Geese mournfully honked overhead as the Army of Franklin got on the road again. Pointing to them, Gremio said, “I wish I could fly north for the winter, too. Then I wouldn’t have to worry about a lot of things.”

Thisbe gave him a quizzical look. A couple of soldiers started honking. As such things had a way of doing, the raucous noise spread through the whole company. “What in the damnation is wrong with your men, Captain?” Colonel Florizel demanded.

“Why, nothing, sir,” Gremio replied. “They aren’t down at all, and they still have plenty of pluck.”

“Oh. Good. Glad to hear it,” Florizel said vaguely. Thisbe sent Gremio a horrible look. He tipped his hat to the sergeant. Thisbe snorted. That tea must be rotting my brains, Gremio thought.

He tramped along the back roads of southern Peachtree Province. When he went through a muddy stretch, he had no doubt that his shoe was starting to come apart. Again, he kept his curses quiet and private.

“Where exactly are we going, sir?” Sergeant Thisbe asked as Gremio squelched along with mud between his toes.

“Good question, Sergeant. Excellent question, in fact,” Gremio replied. “At the moment, though, I don’t even know where approximately we’re going, let alone exactly. This isn’t the first time you’ve exposed my ignorance, either. Shall we consult with Colonel Florizel, or shall we try to retain our touching, simple faith that the general commanding has some idea of what we’re doing?”

“Er-whatever you like, sir,” Thisbe said.

“In my dreams, Sergeant, but nowhere else,” Gremio said. “So”-he bowed-“what is your pleasure?”

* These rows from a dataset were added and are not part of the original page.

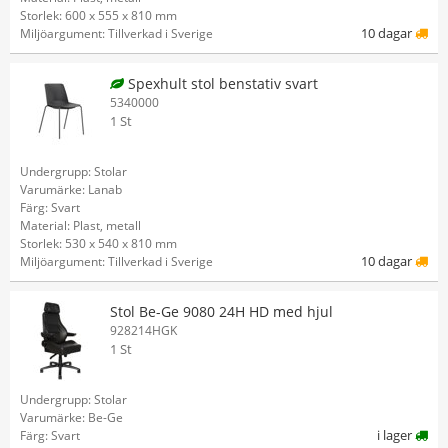
Storlek: 600 x 555 x 810 mm
10 dagar
Miljöargument: Tillverkad i Sverige
Spexhult stol benstativ svart
5340000
1 St
Undergrupp: Stolar
Varumärke: Lanab
Färg: Svart
Material: Plast, metall
Storlek: 530 x 540 x 810 mm
10 dagar
Miljöargument: Tillverkad i Sverige
Stol Be-Ge 9080 24H HD med hjul
928214HGK
1 St
Undergrupp: Stolar
Varumärke: Be-Ge
i lager
Färg: Svart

“Well… never mind, sir,” the sergeant answered. “I suppose we’ll both find out.”

“I suppose we will.” Gremio bowed again, as if impersonating a very punctilious nobleman. “Now I do hope you won’t ask any awkward questions about what we’re going to do when we get there.”

Thisbe gave him an odd look. “I wouldn’t think of it, sir. Are you feeling all right?”

“But for one sloppy foot and that touching, simple faith I was telling you about, I’m fine, Sergeant, though I do thank you for asking.” Gremio bowed yet again.